Gregory K. Moffatt, Ph.D.
If you are following current events these days, you might be thinking that our country is more divided than ever. I know it seems that way, especially in the midst of the impeachment proceedings of late. The election season makes it even worse. Candidates for the Democratic party numbered more than 20 at the onset of campaigning and the ones remaining in the race are jockeying to set themselves apart from their opponents. But even more so, they are trying to set themselves apart from a president they hope to unseat.
But conflict on the national stage is nothing new. Our country has faced major divisions from the very beginning of our history. Here are just a few examples.
There was by no means a consensus among the people of the Colonies in 1776 to break from Britain. Some were adamant that revolution was not the answer. Others were equally adamant that it was. This was an important decision. After all, their lives were at stake. John Adams believed that about one third of colonists remained loyal to Great Britain even after the Declaration of Independence.
Slavery was a controversial question from our nation's inception. John Adams, our nation's second president, was a vocal opponent to slavery. This argument continued for almost 100 years until it was at least partially resolved by the Civil War.
The decision to double the size of the United States through the Louisiana Purchase in 1803 was not a simple one. Thomas Jefferson had to persuade his own cabinet it was a good idea. And even at the bargain price, the United States didn't have the money for it. Many citizens opposed it on that fact alone.
Starting with an opening shot on Fort Sumter in 1861, northern states went to war with their southern brothers. These were among our darkest days and the war was one in which more Americans died than any other. Primarily at question was the sovereignty of independent States of the Union.
Despite the words "all men are created equal" in the Declaration of Independence, non-whites and women could not vote for many decades. Women finally won the right to vote in 1919. Unfortunately, it was several decades later before non-whites were assured of that privilege. Note that Alexander Hamilton, a founding father and the first Secretary of the Treasury, only wanted landowners to have the right to vote.
In 1929, following the crash of the stock market, the country was plunged into the Great Depression that lasted well into the 1930s.
The country was seriously divided for a time on whether or not to enter World War II, but with the bombing of Pearl Harbor, sentiments changed and the U.S. entered that global conflict in 1942.
For nearly a decade, the U.S. Government hunted for citizens who might be Communists in the midst of what became known as the Red Scare.
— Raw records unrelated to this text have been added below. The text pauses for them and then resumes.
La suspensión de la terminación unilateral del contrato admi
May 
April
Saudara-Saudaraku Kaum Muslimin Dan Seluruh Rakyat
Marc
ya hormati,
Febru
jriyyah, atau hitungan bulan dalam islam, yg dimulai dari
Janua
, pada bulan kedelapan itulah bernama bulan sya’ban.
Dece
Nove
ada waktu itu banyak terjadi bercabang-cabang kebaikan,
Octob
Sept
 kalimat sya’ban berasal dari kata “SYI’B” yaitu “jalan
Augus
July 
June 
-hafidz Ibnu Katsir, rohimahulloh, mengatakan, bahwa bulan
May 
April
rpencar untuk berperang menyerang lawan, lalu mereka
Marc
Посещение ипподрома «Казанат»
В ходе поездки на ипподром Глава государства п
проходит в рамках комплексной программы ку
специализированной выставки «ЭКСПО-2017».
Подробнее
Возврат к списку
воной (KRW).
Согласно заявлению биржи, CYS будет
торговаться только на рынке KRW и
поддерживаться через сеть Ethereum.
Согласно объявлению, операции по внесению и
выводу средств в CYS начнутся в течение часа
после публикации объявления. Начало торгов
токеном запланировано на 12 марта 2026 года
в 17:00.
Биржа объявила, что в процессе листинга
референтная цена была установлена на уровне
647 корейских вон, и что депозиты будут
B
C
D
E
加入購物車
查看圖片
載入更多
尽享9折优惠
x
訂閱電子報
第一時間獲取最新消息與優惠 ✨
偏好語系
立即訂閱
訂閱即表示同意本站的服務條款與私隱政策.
Led by Joseph McCarthy, the essential right to believe what you want, say what you want, and support any political system you want was compromised by our leadership.
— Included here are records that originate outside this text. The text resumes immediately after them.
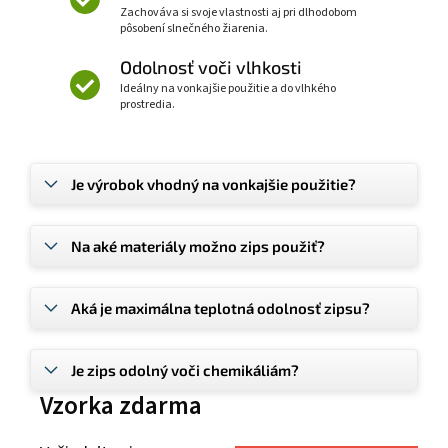
Zachováva si svoje vlastnosti aj pri dlhodobom
pôsobení slnečného žiarenia.
Odolnosť voči vlhkosti
Ideálny na vonkajšie použitie a do vlhkého
prostredia.
Je výrobok vhodný na vonkajšie použitie?
Na aké materiály možno zips použiť?
Aká je maximálna teplotná odolnosť zipsu?
Je zips odolný voči chemikáliám?
Vzorka zdarma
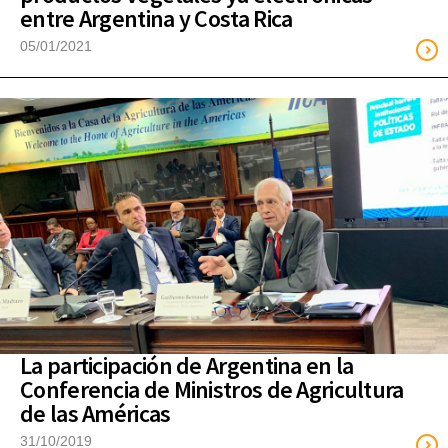
entre Argentina y Costa Rica
05/01/2021
La participación de Argentina en la
Conferencia de Ministros de Agricultura
de las Américas
31/10/2019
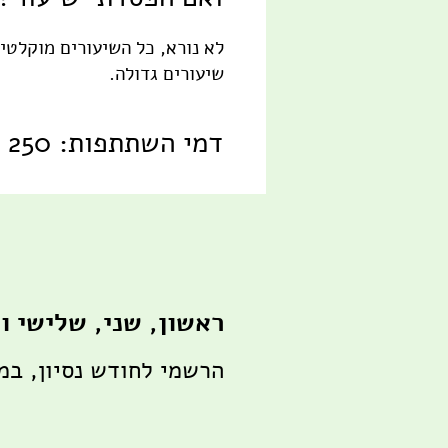
לא נורא, כל השיעורים מוקלטים
שיעורים גדולה.
דמי השתתפות: 250 ש"ח לחודש
ראשון, שני, שלישי וחמישי, 9:30 בבוקר, אצ
הרשמי לחודש נסיון, במחיר היכרות -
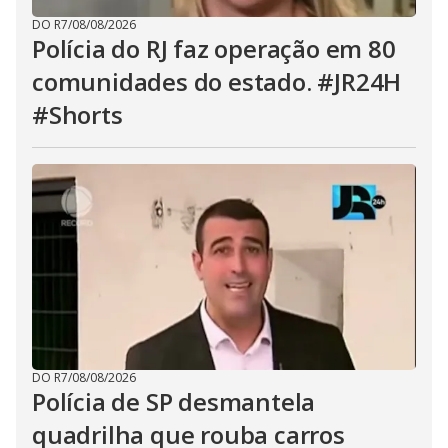
DO R7
/
08/08/2026
Polícia do RJ faz operação em 80
comunidades do estado. #JR24H
#Shorts
DO R7
/
08/08/2026
Polícia de SP desmantela
quadrilha que rouba carros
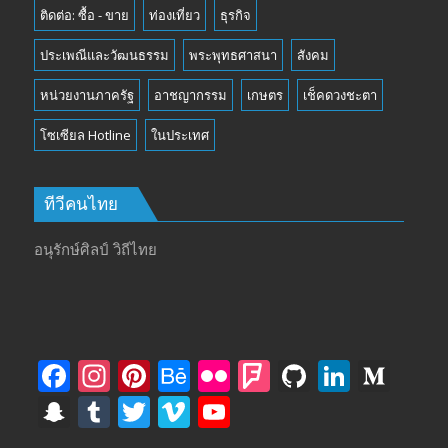
ติดต่อ: ซื้อ - ขาย
ท่องเที่ยว
ธุรกิจ
ประเพณีและวัฒนธรรม
พระพุทธศาสนา
สังคม
หน่วยงานภาครัฐ
อาชญากรรม
เกษตร
เช็คดวงชะตา
โซเซียล Hotline
ในประเทศ
ทีวีคนไทย
อนุรักษ์ศิลป์ วิถีไทย
F
In
Pi
B
Fli
F
Gi
Li
M
ac
st
nt
e
ck
o
t
n
e
S
T
T
Vi
Y
e
a
er
h
r
u
H
k
di
n
u
w
m
o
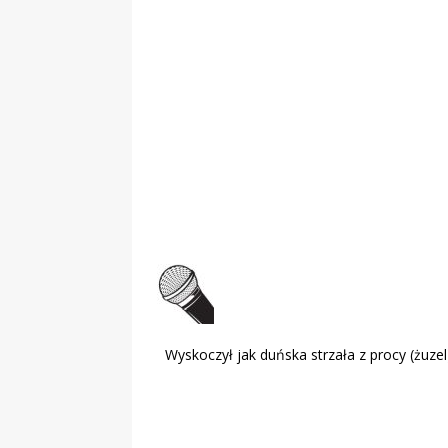
„Grule, pyry,
Świadectwo z
Wyskoczył jak duńska strzała z procy (żuzel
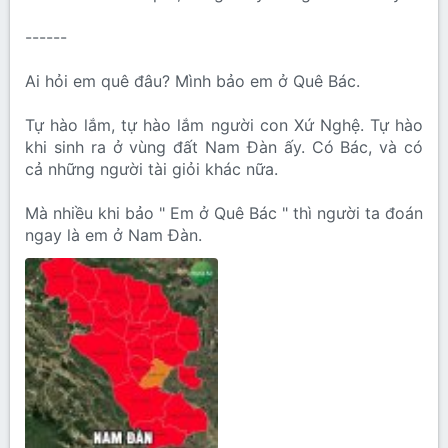
------
Ai hỏi em quê đâu? Mình bảo em ở Quê Bác.
Tự hào lắm, tự hào lắm người con Xứ Nghệ. Tự hào
khi sinh ra ở vùng đất Nam Đàn ấy. Có Bác, và có
cả những người tài giỏi khác nữa.
Mà nhiều khi bảo " Em ở Quê Bác " thì người ta đoán
ngay là em ở Nam Đàn.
The Equal Rights Amendment failed to be ratified after being passed by Congress in 1971. But there actually was an earlier version of the ERA in 1923. It took nearly 50 years to bring the vote to the States. Interestingly, the ERA failed in the 1970s because of a significant female sentiment against it.
The Civil Rights movement in the 1960s, U.S. involvement in Viet Nam, and the assassinations of Robert Kennedy, John Kennedy, Malcom X, and Martin Luther King brought our country closer to self-destruction than any other time in history with the exception of 1861.
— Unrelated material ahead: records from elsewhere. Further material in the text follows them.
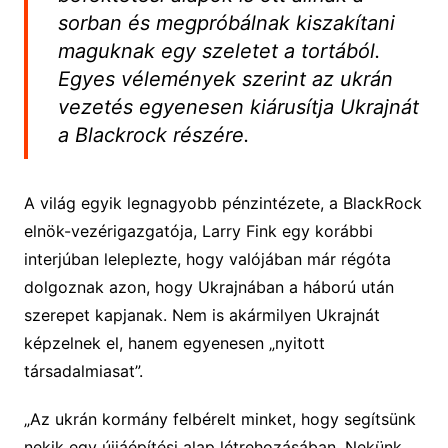
sorban és megpróbálnak kiszakítani
maguknak egy szeletet a tortából.
Egyes vélemények szerint az ukrán
vezetés egyenesen kiárusítja Ukrajnát
a Blackrock részére.
A világ egyik legnagyobb pénzintézete, a BlackRock
elnök-vezérigazgatója, Larry Fink egy korábbi
interjúban leleplezte, hogy valójában már régóta
dolgoznak azon, hogy Ukrajnában a háború után
szerepet kapjanak. Nem is akármilyen Ukrajnát
képzelnek el, hanem egyenesen „nyitott
társadalmiasat”.
„Az ukrán kormány felbérelt minket, hogy segítsünk
nekik egy újjáépítési alap létrehozásában. Nekünk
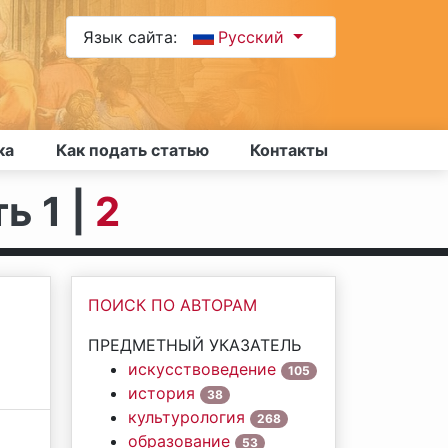
Язык сайта:
Русский
ка
Как подать статью
Контакты
ь 1 |
2
ПОИСК ПО АВТОРАМ
ПРЕДМЕТНЫЙ УКАЗАТЕЛЬ
искусствоведение
105
история
38
культурология
268
образование
53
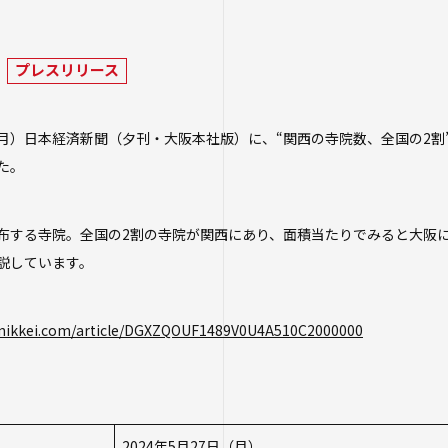
学校法人四天王
保健センター
年度以前入学
研究倫理審査
学生広報スタッ
学生相談室
進路状況
プレスリリース
経営学部（20
大学へのご寄付
性の多様性につ
社会連携
生）
卒業生及び就
ハラスメントに
について
キャンパス・施
月）日本経済新聞（夕刊・大阪本社版）に、“関西の寺院数、全国の2割”
地域連携・研究
大学院
た。
生活支援
自治体・企業・
卒業生の就職
一覧
交通アクセス
短期大学部
高大連携プログ
キャンパスマッ
スクールバス
布する寺院。全国の2割の寺院が関西にあり、面積当たりでみると大阪
人事採用ご担
みらい科学教育
大学施設の貸出
駐車場利用
Webシラバ
説しています。
看護実践開発研
学生寮
プログラム
大学広報・報道
アルバイト紹介
.nikkei.com/article/DGXZQOUF1489V0U4A510C2000000
知的・人的資源
遣）
落とし物・忘れ
大学広報
学内で地震が発
報道関係／取材
生涯学習・公開
2024年5月27日（月）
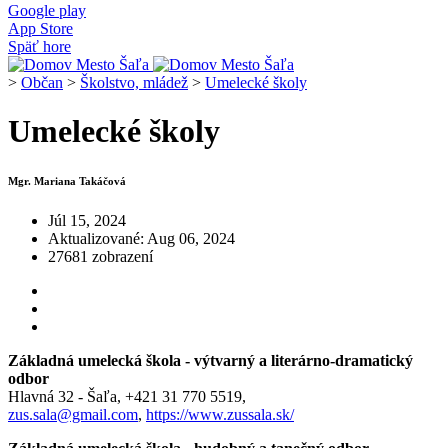
Google play
App Store
Späť hore
>
Občan
>
Školstvo, mládež
>
Umelecké školy
Umelecké školy
Mgr. Mariana Takáčová
Júl 15, 2024
Aktualizované: Aug 06, 2024
27681 zobrazení
Základná umelecká škola - výtvarný a literárno-dramatický
odbor
Hlavná 32 - Šaľa, +421 31 770 5519,
zus.sala@gmail.com
,
https://www.zussala.sk/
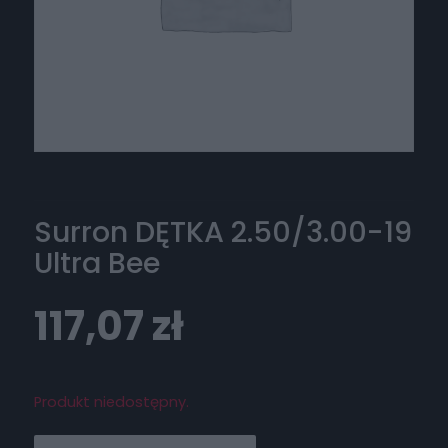
Surron DĘTKA 2.50/3.00-19
Ultra Bee
117,07
zł
Produkt niedostępny.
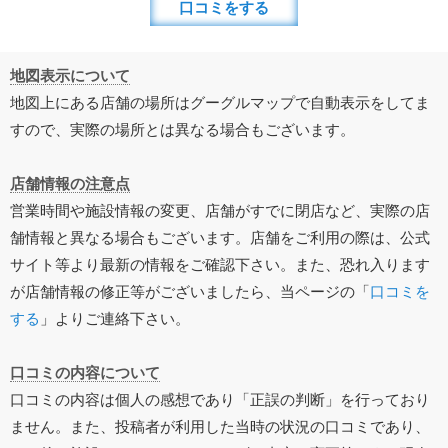
口コミをする
地図表示について
地図上にある店舗の場所はグーグルマップで自動表示をしてま
すので、実際の場所とは異なる場合もございます。
店舗情報の注意点
営業時間や施設情報の変更、店舗がすでに閉店など、実際の店
舗情報と異なる場合もございます。店舗をご利用の際は、公式
サイト等より最新の情報をご確認下さい。また、恐れ入ります
が店舗情報の修正等がございましたら、当ページの「
口コミを
する
」よりご連絡下さい。
口コミの内容について
口コミの内容は個人の感想であり「正誤の判断」を行っており
ません。また、投稿者が利用した当時の状況の口コミであり、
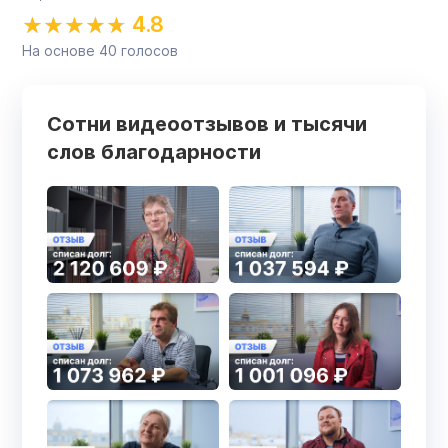
4.8
На основе
40
голосов
Сотни видеоотзывов и тысячи
слов благодарности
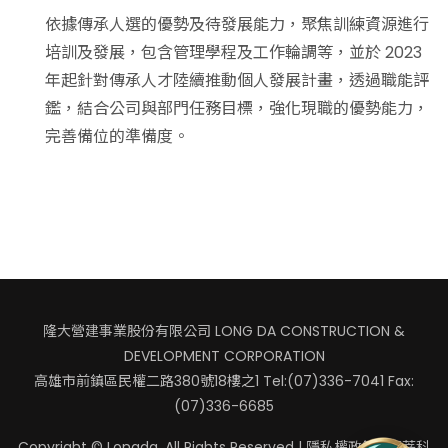
依據傳承人選的優勢及待發展能力，聚焦訓練資源進行
培訓及發展，包含管理學程及工作輪調等，並於 2023
年起針對傳承人才陸續推動個人發展計畫，透過職能評
鑑，結合公司與部門任務目標，強化現職的優勢能力，
完善備位的準備度。
隆大營建事業股份有限公司 LONG DA CONSTRUCTION &
DEVELOPMENT CORPORATION
高雄市前鎮區民權二路380號18樓之1
Tel:(07)336-7041 Fax:
(07)336-6685
Copyright © Longda. All Rights Reserved |
隱私權政策
|
嘉莘科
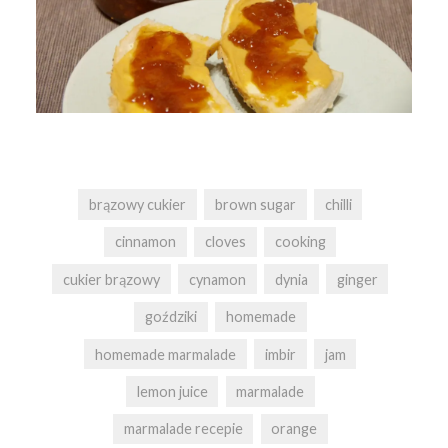
brązowy cukier
brown sugar
chilli
cinnamon
cloves
cooking
cukier brązowy
cynamon
dynia
ginger
goździki
homemade
homemade marmalade
imbir
jam
lemon juice
marmalade
marmalade recepie
orange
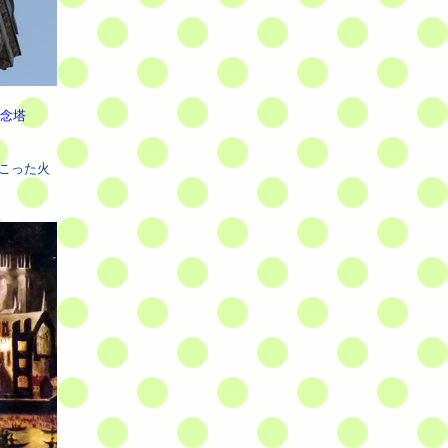
記念塔
おこった火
In 2001, following the tragedy of 9/11, the United States entered into war in Afghanistan as part of the "War on Terror." This remains one of the most controversial political issues of our day and the war continues, making it the longest war in American history.
Three presidents besides Donald Trump faced impeachment. Bill Clinton (1998) and Andrew Johnson (1868) were actually impeached, but neither were convicted by the Senate. Richard Nixon was on the road to impeachment and almost certainly would have been impeached if he hadn't resigned to avoid it in 1972.
So there you go. Our history is full of division and very dark days. These examples are all I can fit into this column. I'm not suggesting division is good just because it is our history. I don't like it any more than you do. But it tells me we are strong. Like a bickering family at a summer reunion, we are still family. We can get along with some people better than others, but the important thing is we can get along. We'll survive.